Au commencement, la mort est générique: nous sommes au cimetière, pour une cérémonie des adieux protestante, et c'est le pasteur Jean Barnery qui officie. Dans les scènes qui vont suivre, il va quitter son épouse Nathalie, renoncer à leur enfant, à sa vocation religieuse et à sa fortune. Puis, avec Pauline, il va tout recommencer, rebâtir un amour unique et majestueux, refaire un enfant, reprendre l'entreprise familiale de porcelaine et traverser le premier morceau du siècle, entre faillites et épouvantes. Trente ans plus tard et trois heures plus loin, l'amour intact de Pauline et Jean brûle ses derniers feux de vie. Nous revoilà à l'origine, puisqu'à la fin, la mort est aussi conclusive.

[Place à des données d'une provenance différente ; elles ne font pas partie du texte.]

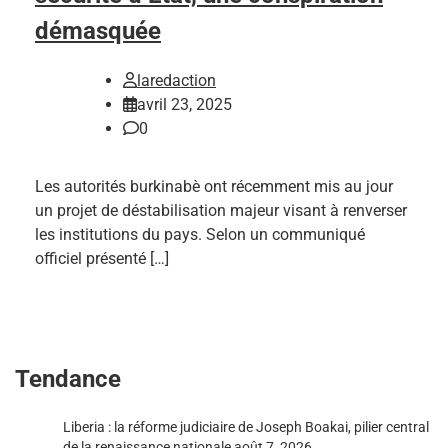
démasquée
laredaction
avril 23, 2025
0
Les autorités burkinabè ont récemment mis au jour
un projet de déstabilisation majeur visant à renverser
les institutions du pays. Selon un communiqué
officiel présenté […]
Tendance
Liberia : la réforme judiciaire de Joseph Boakai, pilier central
de la renaissance nationale
août 7, 2026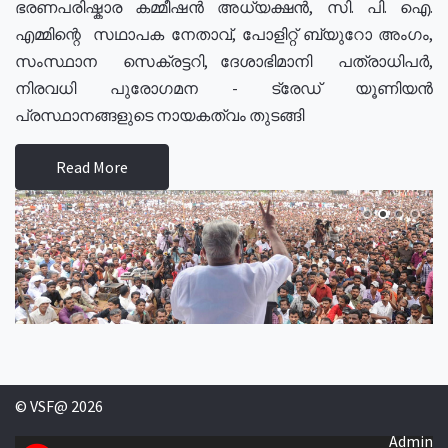
ഭരണപരിഷ്കാര കമ്മീഷൻ അധ്യക്ഷൻ, സി. പി. ഐ.
എമ്മിന്റെ സഥാപക നേതാവ്, പോളിറ്റ് ബ്യുറോ അംഗം,
സംസ്ഥാന സെക്രട്ടറി, ദേശാഭിമാനി പത്രാധിപർ,
നിരവധി പുരോഗമന - ട്രേഡ് യൂണിയൻ
പ്രസ്ഥാനങ്ങളുടെ നായകത്വം തുടങ്ങി
Read More
© VSF@ 2026
Admin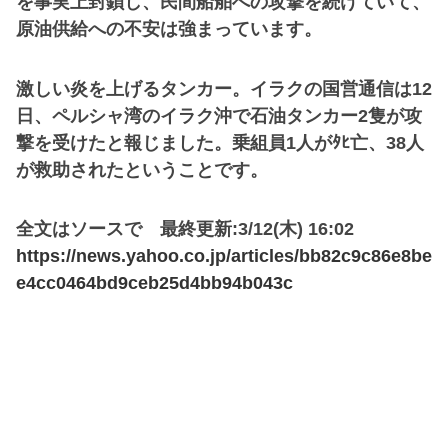
を事実上封鎖し、民間船舶への攻撃を続けていて、
原油供給への不安は強まっています。
激しい炎を上げるタンカー。イラクの国営通信は12
日、ペルシャ湾のイラク沖で石油タンカー2隻が攻
撃を受けたと報じました。乗組員1人がﾀﾋ亡、38人
が救助されたということです。
全文はソースで 最終更新:3/12(木) 16:02
https://news.yahoo.co.jp/articles/bb82c9c86e8be
e4cc0464bd9ceb25d4bb94b043c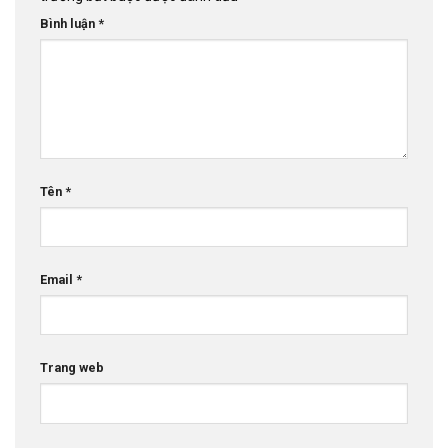
Bình luận
*
Tên
*
Email
*
Trang web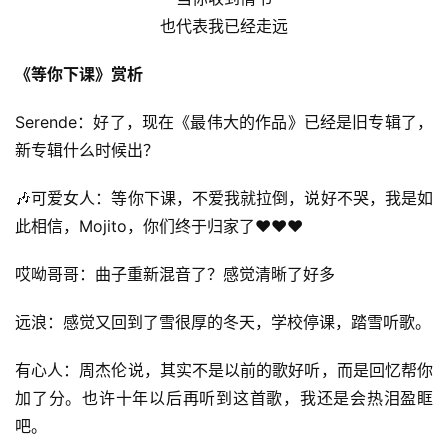
也代表我已经走远
《等你下课》赏析
Serende：好了，现在《最伟大的作品》已经是旧专辑了，
新专辑什么时候出？
🎶可爱女人：等你下课，不爱我就拉倒，说好不哭，我是如
此相信，Mojito，你们终于归家了❤️❤️❤️
哎呦哥哥：曲子重新混音了？感觉清晰了好多
远浪：感觉又回到了雪很厚的冬天，学校停课，踏雪听歌。
有心人：周杰伦说，其实不是以前的歌好听，而是回忆帮你
加了分。也许十年以后再听到这首歌，我还是会热泪盈眶
吧。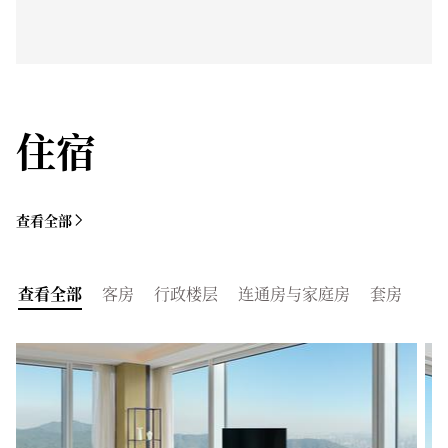
住宿
查看全部
查看全部
客房
行政楼层
连通房与家庭房
套房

Double optique. Malgré ce goût de cadavre prégnant auquel nous devrons tous nous habituer, et qui n'est d'ailleurs pas forcément désagréable, les Destinées sentimentales est une saga toute en sagesse, l'épopée placide d'un amour si fou qu'il croise sereinement à la surface d'une mer sociale homérique et glisse presque paisiblement sur l'océan démonté de l'histoire de France. C'était le cas du livre de Jacques Chardonne et c'est tout à fait vrai du film, qui maintient en permanence, sur un même front, cette double optique puissante, cette superposition du temps réel et commun à tous mais avec lequel on n'a jamais le sentiment de vraiment coïncider, et l'autre temps, celui dans lequel s'inscrivent et évoluent les individus, les amants, les morts, les souvenirs.